I so much like this devil dude, who holds court in the Mayan Cultural Center outside of Antigua.



I'm pretty sure this photo of bananas is upside down. This is what upside-down bananas look like.




Here's a typical street in Antigua. Check out them cobblestones. Now picture all the women in the city wearing three-inch mules around town while simultaneously carrying their groceries on their heads. I am possessed of a luggishness that makes me unable to imagine such feats of coordination.





This is the hallway outside our hotel room in Antigua. It did not suck.





Back to the coffee. You know how you seek out and covet "shade-grown, organic Guatemalan beans"? Here they are, being grown. Add to the packaging: "composted with only the best trash."



Pwitty, pwitty fabric.











This tight little vehicle saved me from throttling Wee Niblet many-a-time. It's called a Tuk-Tuk, and we took-took them all over. We're considering opening up a Tuk-Tuk business in our own town now. Who doesn't need a three-wheeled motorcycle with a comfortable cab area?



After a long day of hitting the market stalls in Panahachel, we needed to cool down our tootsies in Lake Atitlan.














Yea, cotamundis (Wee Niblet calls them "locamotis") freak me out, too. After admiring it in the nature reserve outside of Pana, I sold the pelt of this one to a wooden mask store.




Trash + coffee beans = a $4.50 latte.



Spider monkey, spider monkey. What I wouldn't give to have had evolution let us keep those crazy tails.

Look at this business. It's water. Falling.


















Here's our hotel in Santiago Atitlan. It was idyllic. Then, a hundred yards down the road, there was a huge field of trash coffee plants.




I've got to practice standing up in our canoe this summer. A few good capsizes will only help the kids master the breaststroke. And they can look for the wreck of the Edmund Fitzgerald while they're down there.



I should have taken more photos of food.

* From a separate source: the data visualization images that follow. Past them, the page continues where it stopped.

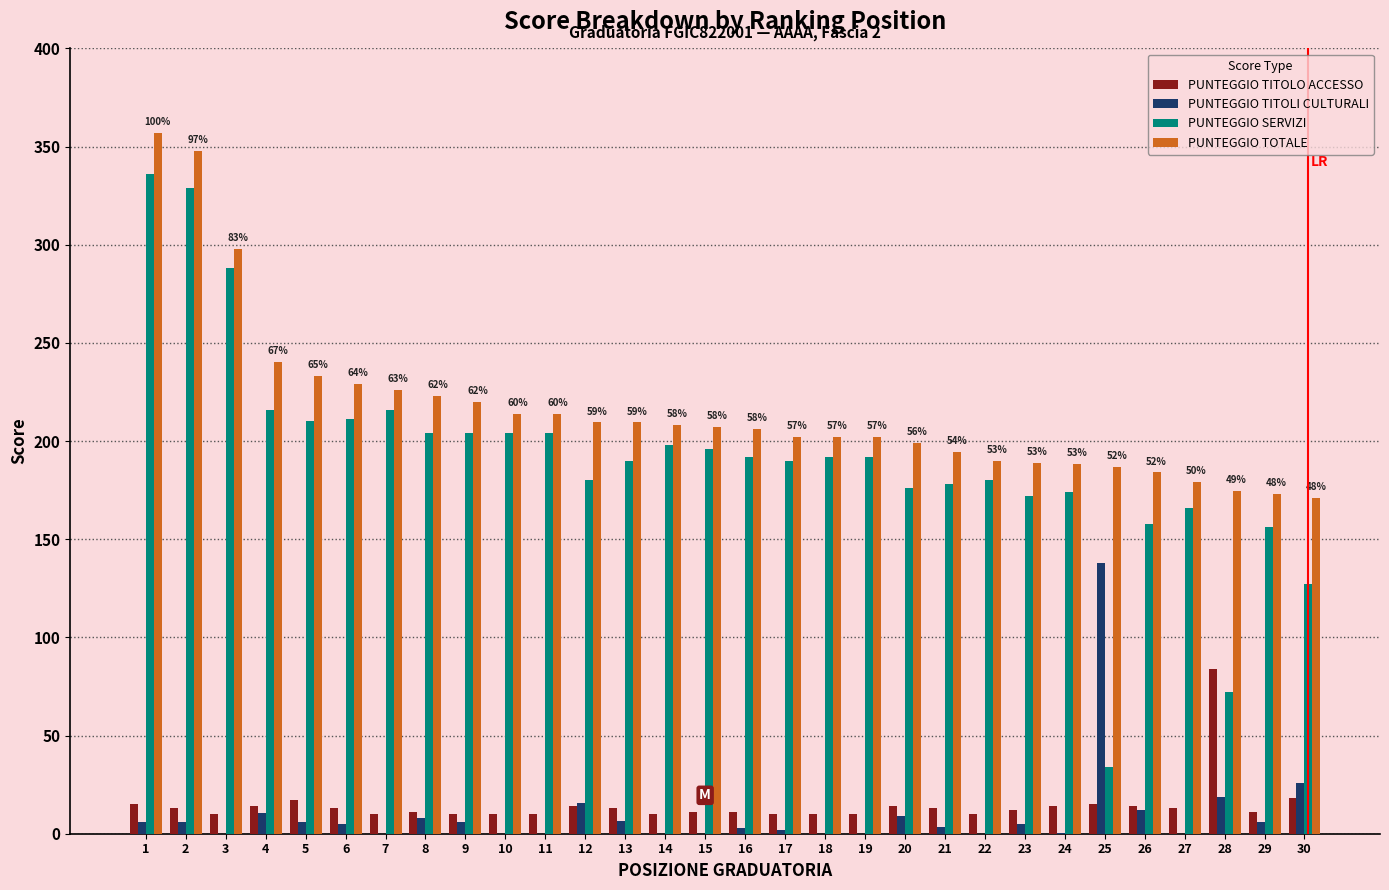

How many groups of bars are there?

30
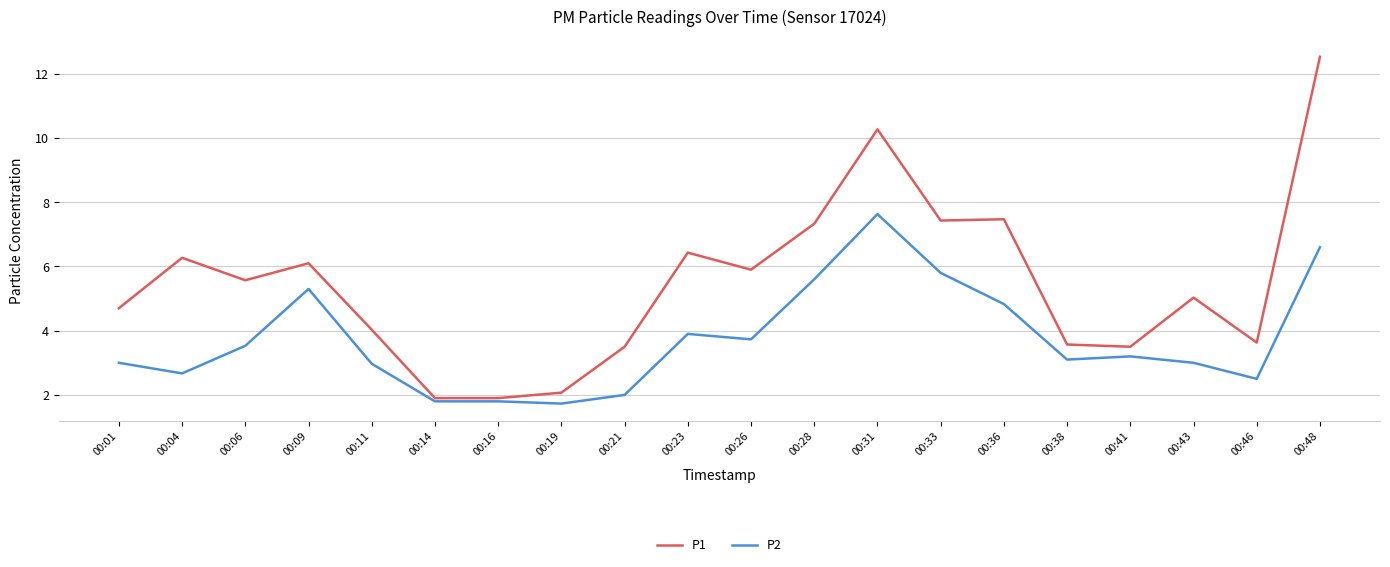

True or false: P1 has a value of 0.8 at 00:38.

False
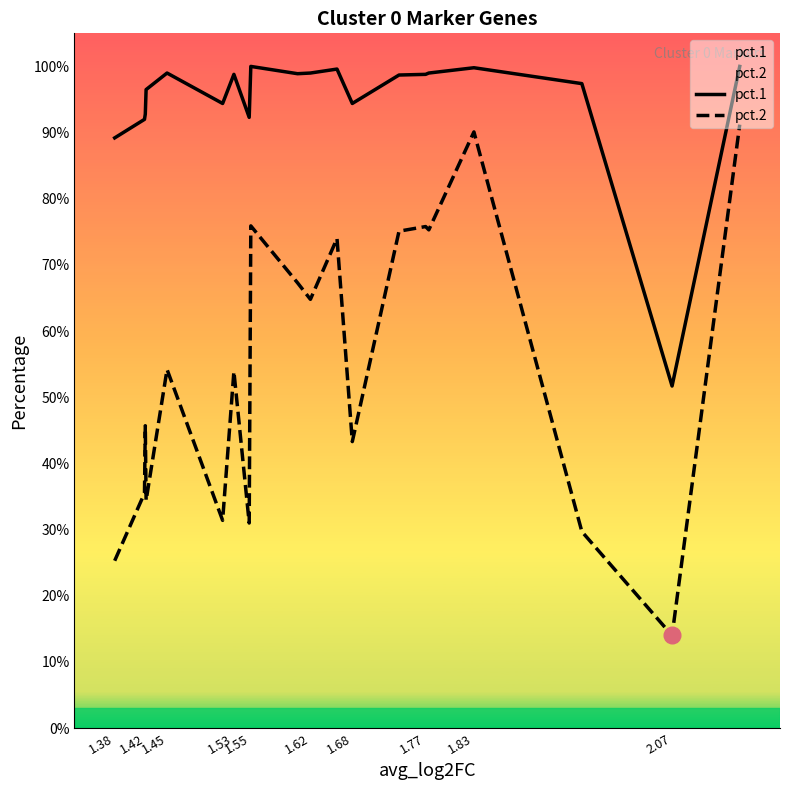

How many lines are shown in the chart?

2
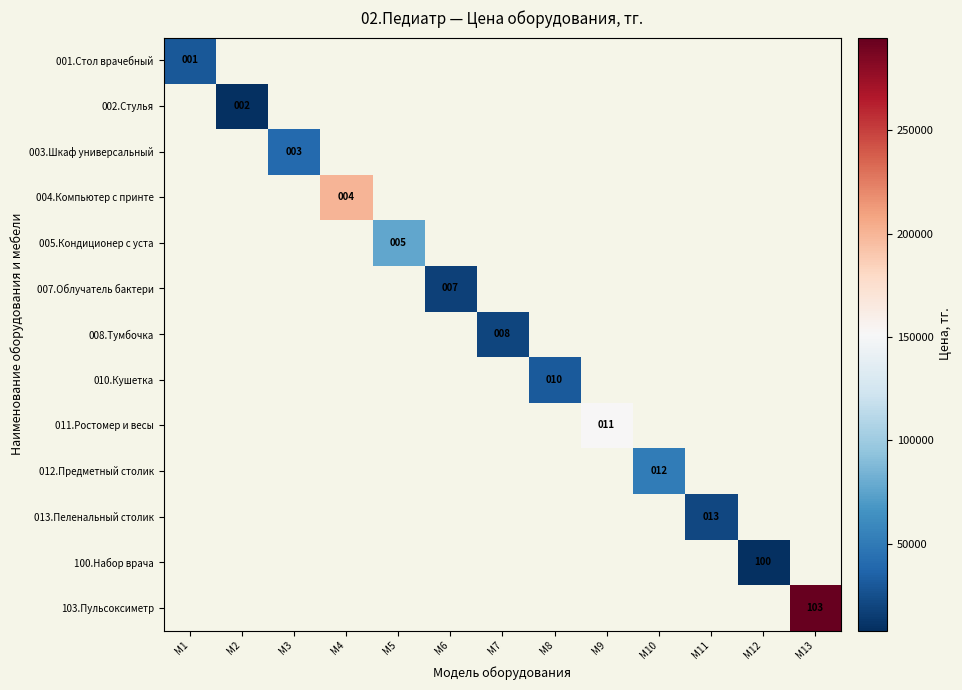

Which label corresponds to the smallest value in the chart?

М12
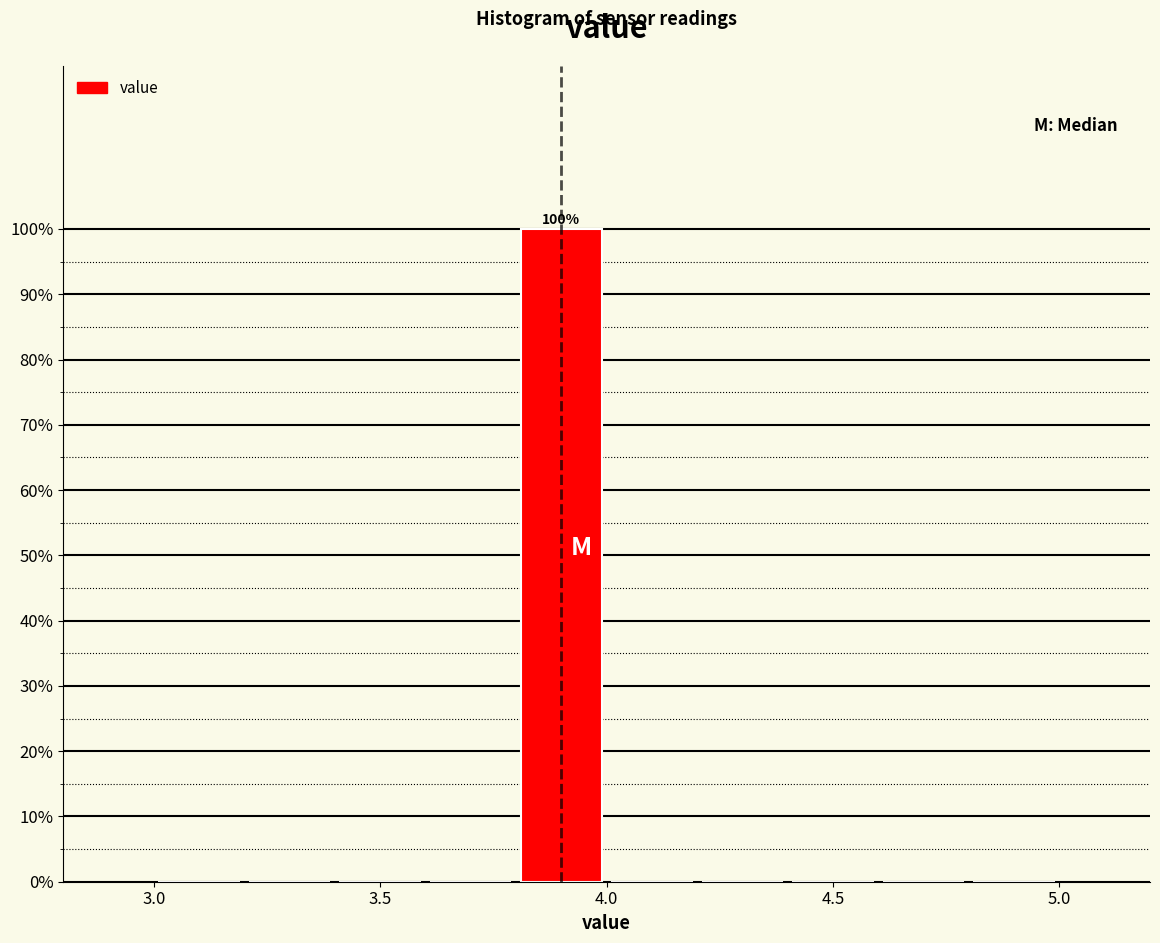

Over which range of the x-axis is the bar tallest?

3.8 to 4.0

I love food. I loved this food. It was eggs in tortillas, and I have that food all the time here in the States. But it's much more glamorous when you take a photo of it. And the fruit was killer good, except the papaya, which tastes like poo.















I was uncommonly taken with this field of cabbages. Cabbage is too-oft neglected. The leaves would make great Dr. Scholl's footpads, for instance.






The Kiddles would follow my sister anywhere, even down a dusty rural path, next to a cabbage patch (she had just explained to them how the stork is a big myth and showed them where they really came from).



Wee Niblet croaked at me seventy times that he wasn't tired and then did this. I like him so much when he sleeps. Plus, it's easier to tie him to the chair when he's limp and unconscious.









Upon our return home, we found that our neighbors, who had kindly not ransacked our house or made off with the silver in our absence, had assured themselves lifelong good karma by leaving a rosemary chicken dish in the fridge, a loaf of bread on the counter, and a bottle of wine chilling. I will be more than happy to shell out thousands of dollars on plane tickets from this moment forward, now that I know it means someone will have scampered into my house and left Chardonnay, thereby saving me the long drive down the road to the bottle shop.